We are given three large text files collected from the blogs, twitter and news. The idea is to learn enough useful information regarding the english words and their combinations in order to eventually be able to make predictions regarding next words that the user of a word prediction app might want to type in following some initially typed words and/or phrases.
First, below are some basic stats regarding the three datasets. These include total word and line counts in the three raw text files.
## # A tibble: 3 x 3
## source line_count word_count
## <chr> <int> <int>
## 1 blogs 899288 38154238
## 2 news 1010242 35010785
## 3 twitter 2360148 30218166
From the table and the charts above we can see that the total line count is dominated by the twitter feed, with total number of tweets being close to 2.5 million. Number of lines found in blogs and news files is near 1 million, with the news file having slighly more (1.01 million) and the blogs file having slightly less (0.9).
When it comes to the word count, twitter data actually has the least number of total words, standing at marginally more than 30 million words, superseeded by the news data, with about 35 million words and blogs data having about 38 million words. Twitter word count shouldn’t be much of a surprise as the maximum tweet size has historically been set to 140 characters and since 2017 it’s been expanded to 280.
Raw data contains lots of “junk” - characters from foreign languages, symbols, URLs, typos etc. A nice and simple initial data filtering approach is to only include word tokens that have english letters in them, are between 3 and 15 characters long and are not included in the stop_words word list found in the tidytext package.
After the aforemntioned steps of filtering the words the picture of word counts has changed quite a bit. The overall number of words has decreased - a lot of which technically weren’t words and very likely were stop words that were not carrying a lot of meaning. News data source now carrier the most of useful information.

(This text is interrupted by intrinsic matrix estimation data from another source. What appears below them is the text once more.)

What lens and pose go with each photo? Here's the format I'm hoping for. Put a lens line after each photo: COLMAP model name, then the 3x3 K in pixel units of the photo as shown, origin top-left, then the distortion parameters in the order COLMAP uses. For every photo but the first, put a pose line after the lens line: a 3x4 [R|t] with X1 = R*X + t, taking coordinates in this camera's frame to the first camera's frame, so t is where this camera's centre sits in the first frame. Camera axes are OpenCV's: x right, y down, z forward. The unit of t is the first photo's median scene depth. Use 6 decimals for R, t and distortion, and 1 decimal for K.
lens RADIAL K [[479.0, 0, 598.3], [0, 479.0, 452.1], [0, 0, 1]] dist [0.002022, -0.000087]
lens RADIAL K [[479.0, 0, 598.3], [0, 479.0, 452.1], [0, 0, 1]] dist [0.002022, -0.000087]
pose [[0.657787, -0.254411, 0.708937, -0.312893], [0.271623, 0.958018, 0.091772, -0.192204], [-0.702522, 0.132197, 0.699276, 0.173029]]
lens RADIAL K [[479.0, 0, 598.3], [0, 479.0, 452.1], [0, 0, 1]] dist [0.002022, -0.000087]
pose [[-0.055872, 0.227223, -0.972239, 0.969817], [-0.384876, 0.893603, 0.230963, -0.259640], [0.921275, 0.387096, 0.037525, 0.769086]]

Next step is to look at the word occurence frequency across the three data sources. Two main metrics that can identify most frequently occuring words are term frequency (TF) - number of occurencies of a word, divided by the count of all of the words and the term frequency-inverse document frequency (TF-IDF).

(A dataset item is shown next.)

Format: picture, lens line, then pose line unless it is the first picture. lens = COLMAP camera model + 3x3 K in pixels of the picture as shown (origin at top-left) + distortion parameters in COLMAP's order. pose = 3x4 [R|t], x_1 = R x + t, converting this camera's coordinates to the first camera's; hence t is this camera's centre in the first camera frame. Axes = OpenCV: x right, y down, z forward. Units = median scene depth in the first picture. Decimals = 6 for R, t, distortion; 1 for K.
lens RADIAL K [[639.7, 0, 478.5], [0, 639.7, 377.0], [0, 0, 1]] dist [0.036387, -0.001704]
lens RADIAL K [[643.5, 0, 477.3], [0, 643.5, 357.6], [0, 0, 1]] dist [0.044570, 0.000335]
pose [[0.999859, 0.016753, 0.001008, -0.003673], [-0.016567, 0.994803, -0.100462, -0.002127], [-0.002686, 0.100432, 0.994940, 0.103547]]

\(tf(term)=\frac{n_{termOccurences}}{n_{totalTermCount}}\)
Computation of the TF-IDF is slightly more convoluted than that of the TF, and involves taking a natural log of the ratio of the number of documents found in a data source and dividing that number by the number of the documents that contain that particular term.
\(idf(term)=\ln(\frac{n_{docs}}{n_{docsWithTerm}})\)

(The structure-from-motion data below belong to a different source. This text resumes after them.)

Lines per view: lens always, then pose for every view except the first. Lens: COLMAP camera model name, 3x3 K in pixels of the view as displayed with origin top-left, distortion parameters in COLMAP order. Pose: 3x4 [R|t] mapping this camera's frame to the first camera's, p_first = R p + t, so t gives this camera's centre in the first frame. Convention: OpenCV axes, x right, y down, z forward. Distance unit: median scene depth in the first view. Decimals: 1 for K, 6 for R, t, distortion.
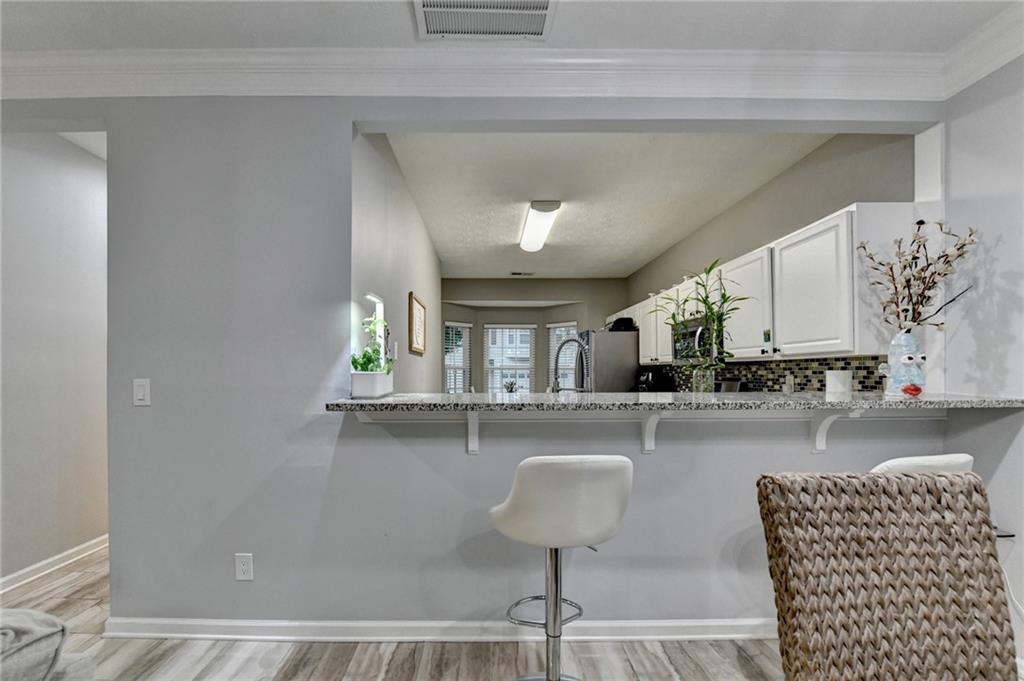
lens RADIAL K [[421.0, 0, 506.4], [0, 421.0, 363.9], [0, 0, 1]] dist [-0.017269, -0.001327]
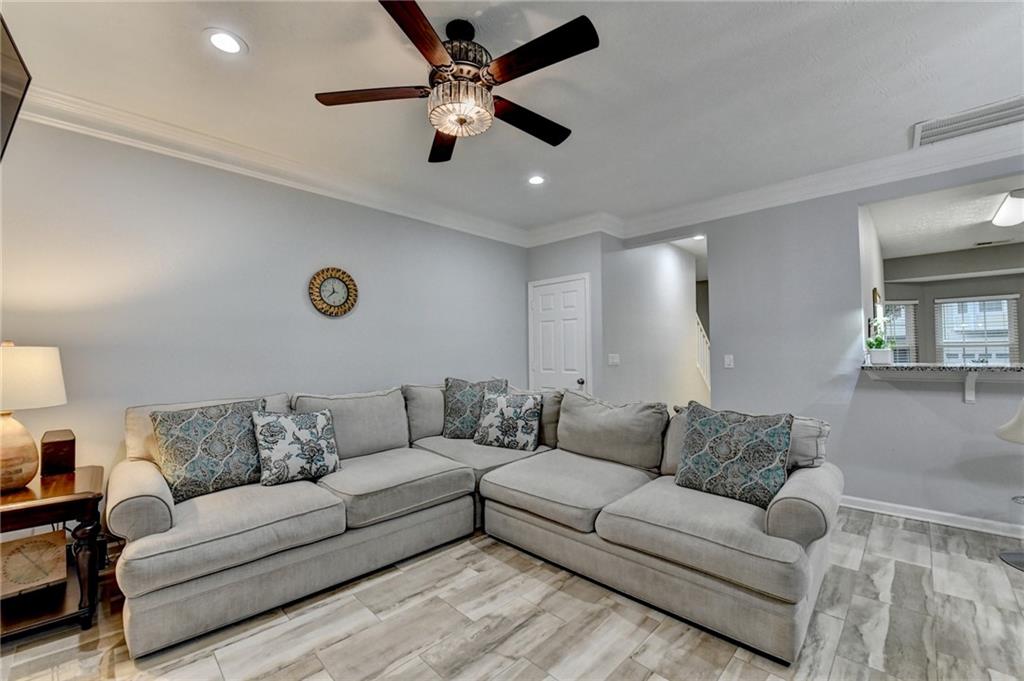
lens RADIAL K [[421.0, 0, 488.4], [0, 421.0, 334.5], [0, 0, 1]] dist [-0.017269, -0.001327]
pose [[0.667052, -0.036643, -0.744110, -0.127956], [0.019858, 0.999309, -0.031409, -0.021649], [0.744747, 0.006175, 0.667319, -1.261314]]
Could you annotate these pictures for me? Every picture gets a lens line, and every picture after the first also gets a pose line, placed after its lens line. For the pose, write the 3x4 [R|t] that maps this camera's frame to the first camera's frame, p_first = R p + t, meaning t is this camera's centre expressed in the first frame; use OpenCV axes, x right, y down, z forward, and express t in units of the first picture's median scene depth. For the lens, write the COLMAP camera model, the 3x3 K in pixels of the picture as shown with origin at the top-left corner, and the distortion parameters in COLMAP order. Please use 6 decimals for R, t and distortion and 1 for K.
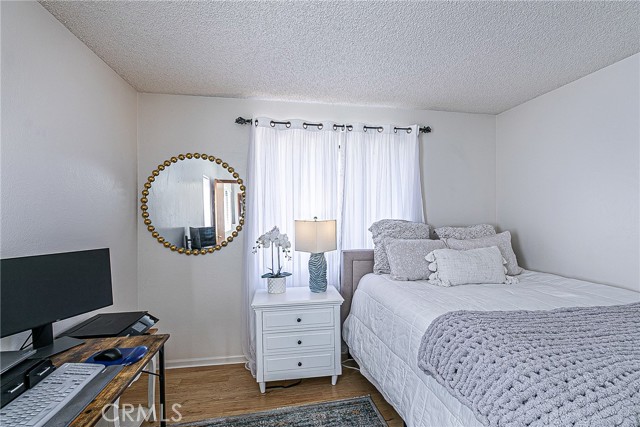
lens RADIAL K [[298.8, 0, 322.8], [0, 298.8, 213.7], [0, 0, 1]] dist [-0.001697, -0.001184]
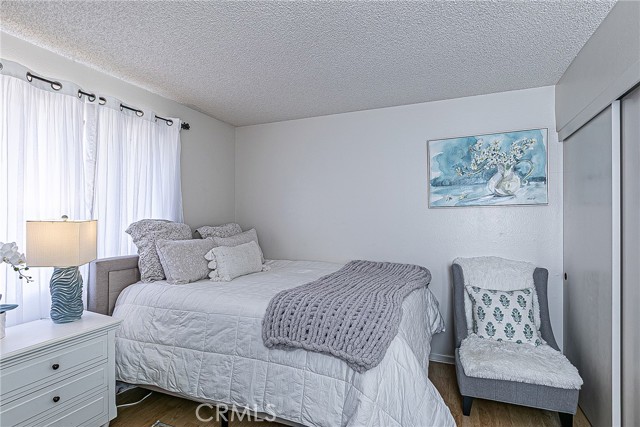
lens RADIAL K [[310.6, 0, 325.3], [0, 310.6, 215.6], [0, 0, 1]] dist [0.000940, 0.000359]
pose [[0.548277, 0.004690, 0.836284, -0.269633], [-0.004847, 0.999985, -0.002430, 0.008578], [-0.836283, -0.002722, 0.548291, 0.079341]]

TF-IDF computation is then straightforward and is simply a product of the term’s TF and IDF
\(tfidf(term)=tf(term)*idf(term)\)
Chart below shows the most frequent words found across the three data sets as identified by the TF metric.
We can see that the two data sources content of which originates from various blogs and tweets actually have words such as love, time and people being some of the most popular ones.
Now if we construct similar charts for the words that rank in the top 12 for the TF-IDF metric we are going to see a “bit” of a different picture.
The nature of TF-IDF is to identify terms that are unique to a given entry (line in this case) of a corpus (here it’s data source). This means that there are some really hateful entries or comments present in the blogs and the tweets, which will potentially need to be removed when creating the word prediction model. It wouldn’t be a great idea to suggest to people how to insult others…
Finally, and quite importantly, let’s look at relationships between words and how likely is it that a particular word is followed by another particular word.
To do so, let’s first look at the most frequent bigrams identified by the TF metric.
From the chart above we can see that the most frequent bigrams involve words that are definitely not insults, and make quite a bit of sense for any given data source. The news data has political, policy and sports themes to it. Blogs also touch upon some of the policies, but also go into religion a bit. Twitter has quite a bit of congratulatory connotation to it as well as a couple of pop-culture-related bigrams.
Similar to individual words, we can apply the TF-IDF metric to word bigrams.
The good news is that there is pretty much no profanity involved in the top TF-IDF bigrams. Bigrams identified in the chart above have something unique about them and might be worth exploring in more detail.
As a little extra credit, let’s visualize relationships between words, in this case bigrams, as graphs, to see which words tend to follow which words and perhaps get an idea of how the word prediction model can be constructed.
Graph above shows which words are more likely to have connections. The simplest word prediction model might take a word as an input and suggest the most likely next word based on a graph model similar to one shown above. If the word wasn’t found, it’s part of speech can be determined and followed up with some generic word that is appropriate based on the english grammar rules.
This milestone report performs some of the necessary exploratory data analysis of the three textual data sources provided for the Capstone Project. Some of the additional exploratory analyses that would be nice to perform on the data in the future are sentiment analysis and topic modeling.